L’accident est intervenu entre deux entretiens des balises sur la voie. Pour lui, « on ne peut pas prouver que la borne était défectueuse ». Pourtant elle est présumée telle. Un jugement dangereux pour la défense de la Ville pour qui :
« On ne peut pas mettre un mécanicien derrière chaque balise en permanence. L’intelligence artificielle est comme celle humaine, elle est faillible ».
Du côté de la compagnie d’assurance du constructeur, on maintient ses positions expertises à l’appui. Les capteurs du véhicule n’étaient pas défectueux et la conductrice ne pouvait pas matériellement reprendre le contrôle pour éviter la collision.
Cette affaire éclaire un des enjeux à venir : l’indépendance des expertises dans pareils cas. La compagnie d’assurance a apporté des rapports établis par ses propres experts. Comment s’assurer de leur sincérité et de leur exactitude ?
La ville de Lyon condamnée mais moins lourdement
La cour a confirmé la condamnation de la Ville de Lyon. Avec une subtilité juridique près. En première instance elle avait aussi été condamnée car l’ouvrage public incriminé, la balise, présentait selon le tribunal un danger en soi.
En appel, la nature du dispositif n’a pas été reconnue comme dangereuse. En revanche, la cour a retenu un défaut d’entretien normal. La balise en bord de route, même en l’absence de certitude technique absolue, est présumée défaillante.

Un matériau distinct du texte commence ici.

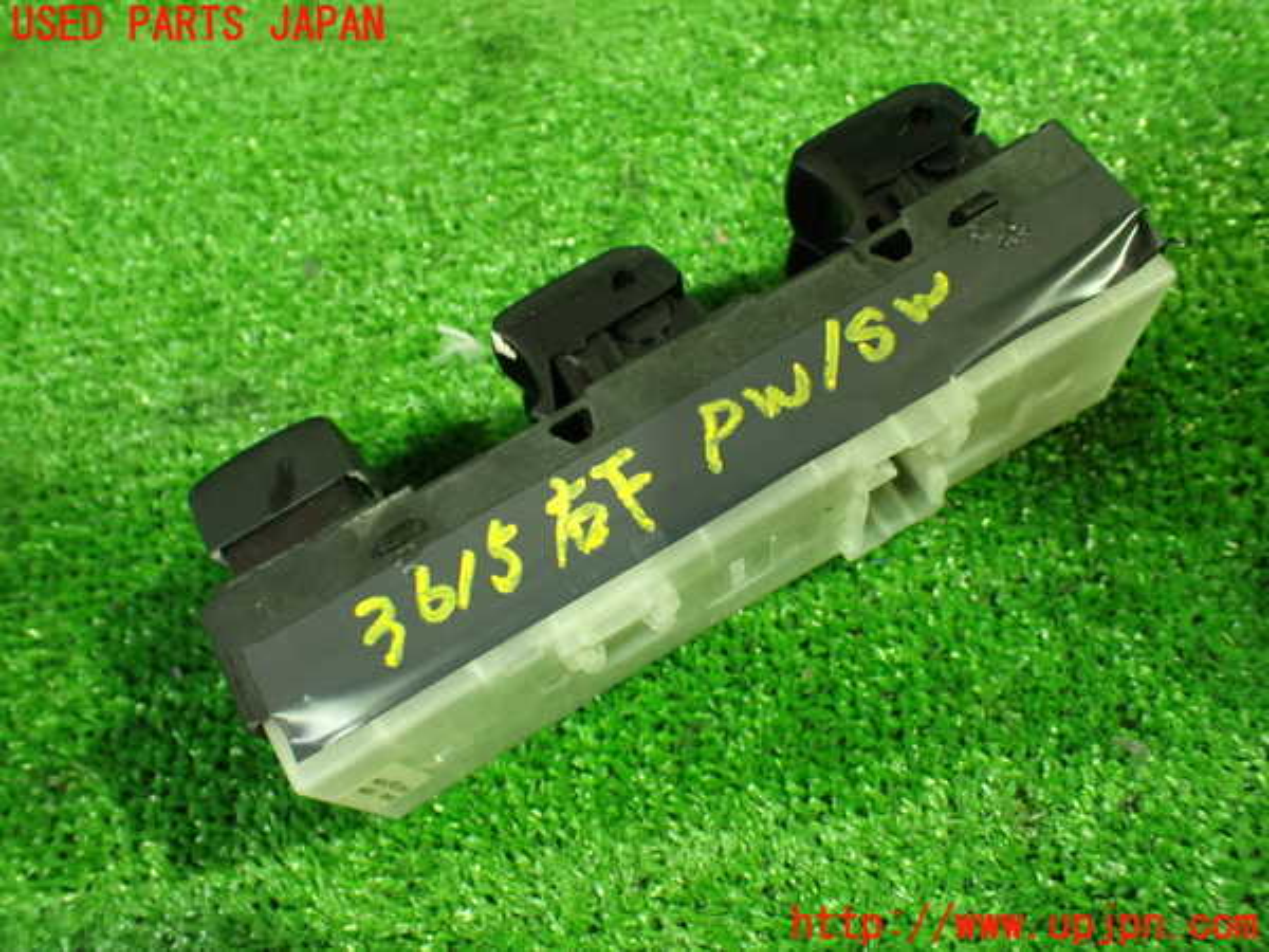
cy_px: 476
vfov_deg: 46.8
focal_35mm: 30
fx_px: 1100
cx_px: 634
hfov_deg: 60.0
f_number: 2.3
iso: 800
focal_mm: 5.4
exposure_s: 1/40
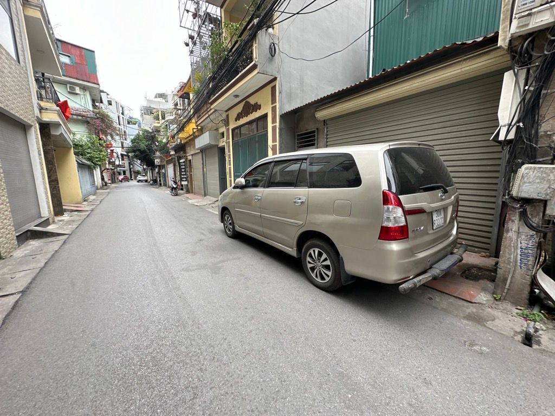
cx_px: 278
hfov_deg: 102.1
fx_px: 224
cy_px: 208
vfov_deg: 85.7
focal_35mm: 14
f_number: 2.2
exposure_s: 1/110
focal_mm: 2.22
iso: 40
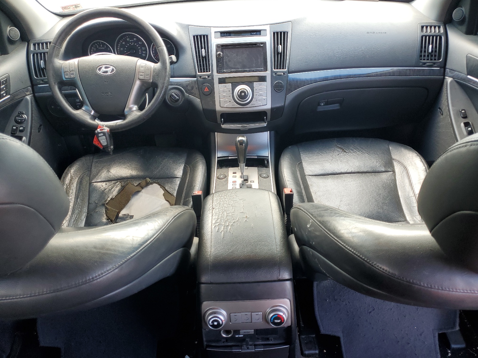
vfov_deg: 53.1
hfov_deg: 67.3
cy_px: 179
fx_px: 359
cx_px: 239
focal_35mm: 26
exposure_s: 1/50
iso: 53
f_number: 1.5
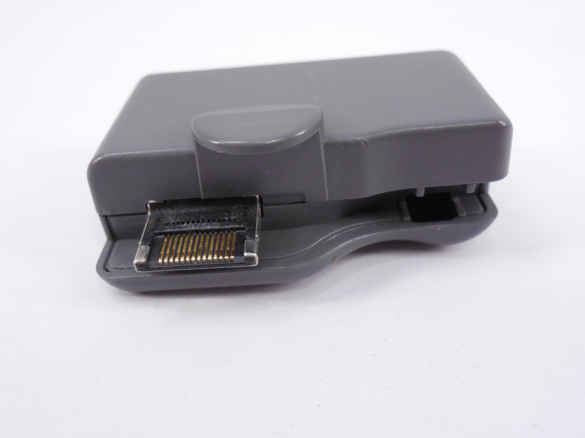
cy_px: 209
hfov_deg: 61.7
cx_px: 289
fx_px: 490
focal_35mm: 29
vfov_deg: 48.2
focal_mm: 4.6
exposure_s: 1/100
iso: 800
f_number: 3.5
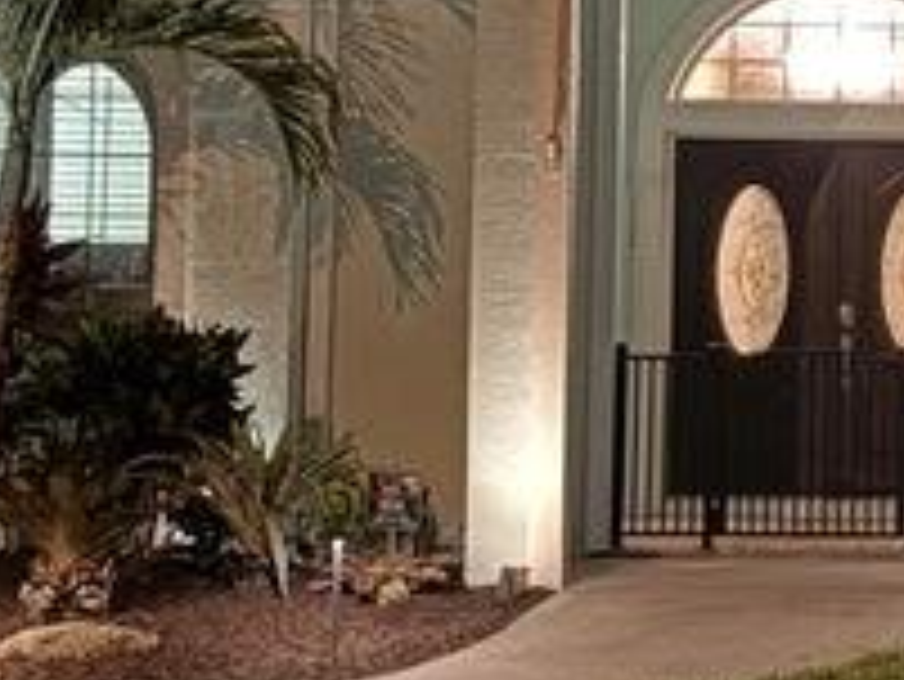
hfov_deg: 18.3
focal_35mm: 102
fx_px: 2665
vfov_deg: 14.5
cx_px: 1068
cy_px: 198
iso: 1000
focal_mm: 6.76
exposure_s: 1/12
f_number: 1.78
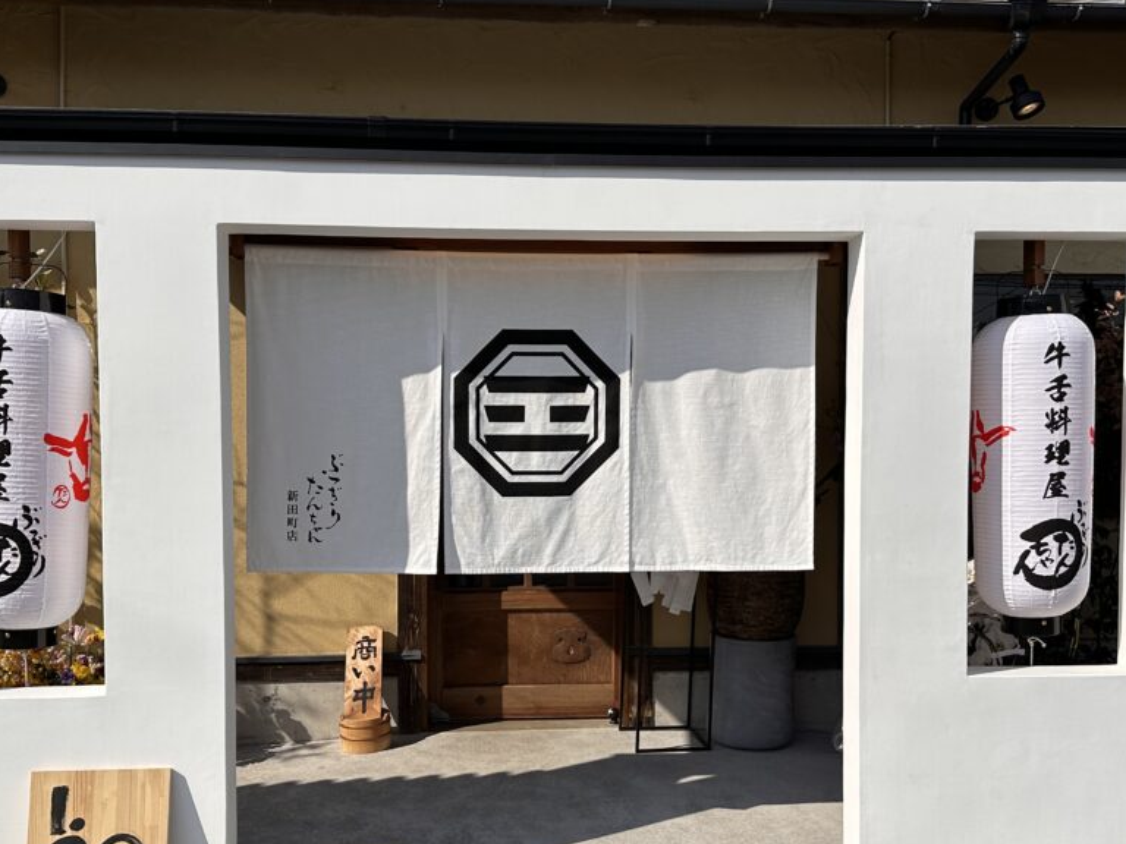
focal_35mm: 40
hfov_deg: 46.8
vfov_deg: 35.8
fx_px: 1301
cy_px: 504
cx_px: 578
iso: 80
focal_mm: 6.86
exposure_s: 1/10753
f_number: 1.78
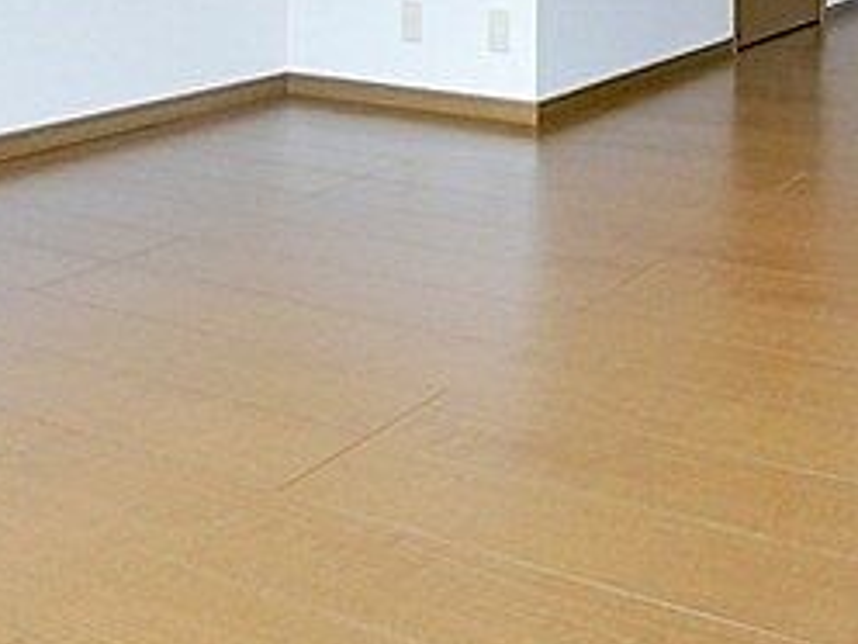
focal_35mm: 49
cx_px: 920
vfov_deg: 26.0
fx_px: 1215
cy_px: -156
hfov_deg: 34.2
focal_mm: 4.06
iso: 250
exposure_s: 1/125
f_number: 2.7
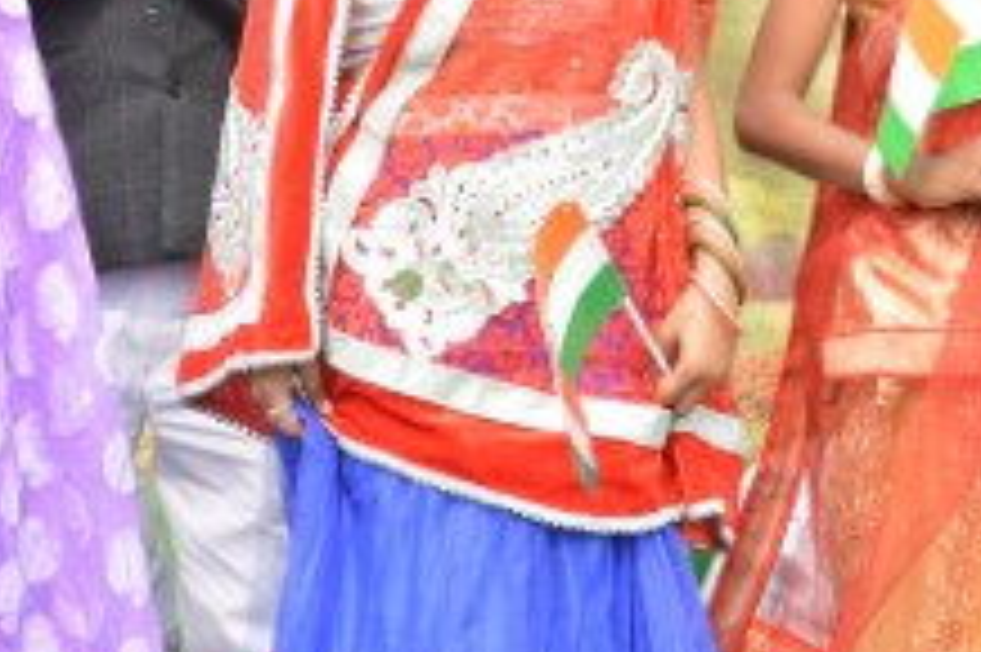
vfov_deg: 9.9
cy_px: 324
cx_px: 238
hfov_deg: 14.7
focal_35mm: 139
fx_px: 3785
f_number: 5.6
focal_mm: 28
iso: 100
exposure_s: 1/160
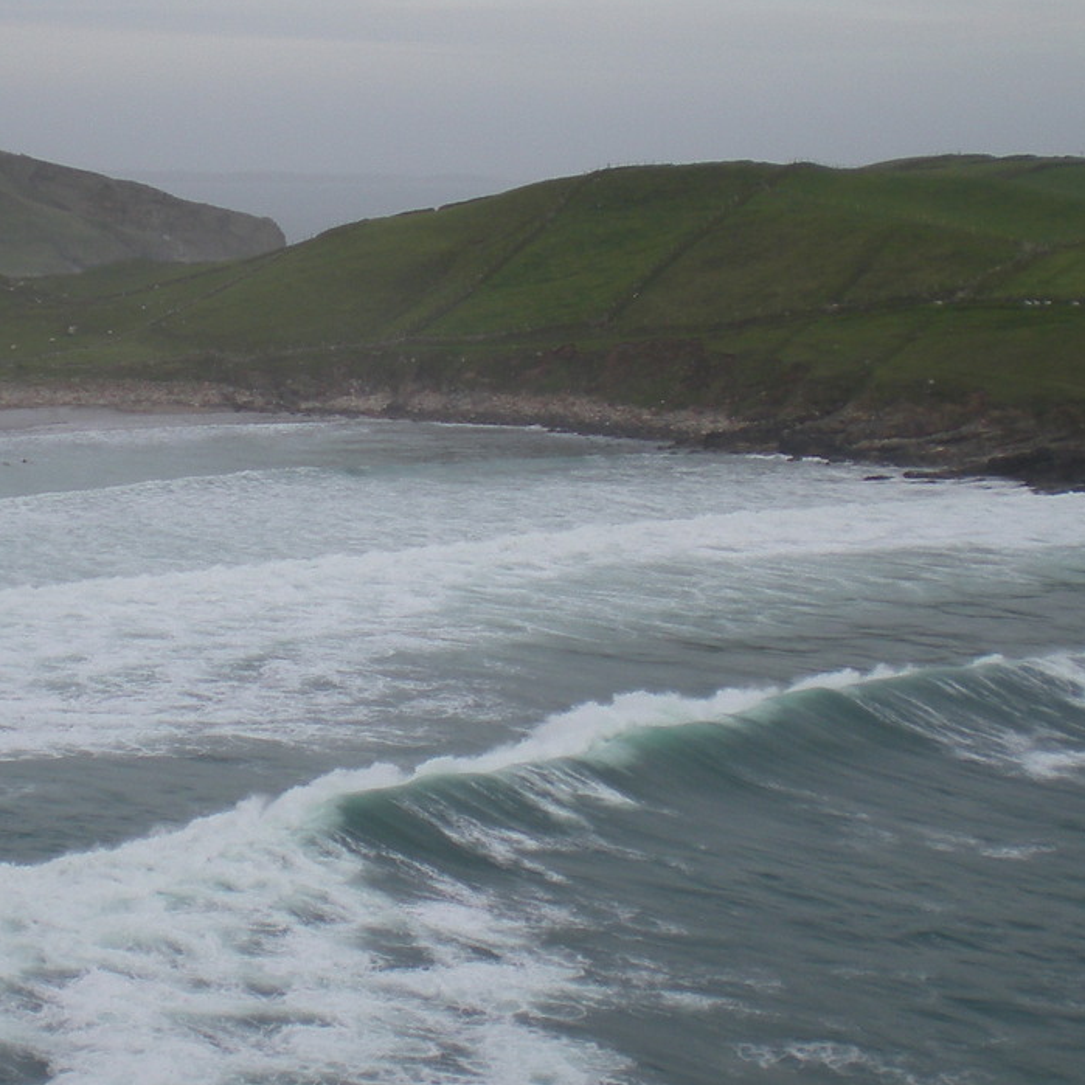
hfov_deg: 19.4
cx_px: 296
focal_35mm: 89
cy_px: 453
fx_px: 3156
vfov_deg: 19.5
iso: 64
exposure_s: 1/192
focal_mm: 7.4
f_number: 3.5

Si la Ville de Lyon est reconnue responsable, cette différence juridique atténue sa sanction financière. Elle est en effet condamnée à verser 1500 euros à la compagnie d’assurances contre les près de 60 000 euros retenus en première instance.
Suite à ce jugement de la Cour administrative d’appel de Lyon, la Ville de Lyon a décidé de se pouvoir en cassation devant le Conseil d’État. Chose plutôt rare, la juridiction a accepté de recevoir les étudiants et leurs professeurs pour une audience le 28 juin dernier. Ce procès, sur une affaire fictive, entamé en 2017 a pu donc se poursuivre.
Devant le Conseil d’État, la Ville de Lyon demandait donc que le jugement en appel confirmant sa responsabilité soit cassé. Si la plus haute juridiction administrative ne l’a pas complètement suivie, elle a en revanche atténué sa facture.
Le Conseil d’État a confirmé dans un premier temps que les balises de guidage, jugées défectueuses, ne représentaient pas un danger en elles-mêmes. Malgré tout, compte tenu de l’enjeu de sécurité publique auquel elles contribuent, il estime que leur entretien par la Ville de Lyon n’a pas été suffisant. Même si les contrôles s’étaient déroulés dans un délai légal, la juridiction indique qu’ils auraient dû être plus réguliers.
En revanche, le Conseil d’État est revenu sur la responsabilité du conducteur du véhicule autonome. Très vite écartée en première instance et en appel, il n’en a pas jugé de même :
« Il n’avait pas les mains sur le volant, contrairement aux prescriptions de l’article R. 412-6 du code de la route, ce dernier imposant au conducteur une attitude prudente, d’autant plus dans les zones à fortes densités, comme c’est le cas de la place Bellecour. Par ailleurs, M. Dalleau n’avait pas placé le pied sur la pédale de frein, un geste qui aurait pourtant permis d’éviter le brusque écart de son véhicule, surtout qu’il empruntait la zone technologique prioritaire pour la première fois (…). En ce sens, M. Dalleau, aurait dû avoir une attitude particulièrement prudente, afin que l’accident puisse être évité. »
Le Conseil d’État retient donc une responsabilité partagée dans cet accident. Il retient celle du conducteur défaillant à hauteur de 30%. La Ville de Lyon reste donc majoritairement responsable à ses yeux du crash contre le lampadaire de la voiture autonome. Au lieu des 52 000 euros demandés par la compagnie d’assurance du véhicule autonome endommagé, elle n’est plus condamnée qu’à lui verser environ 41 000 euros.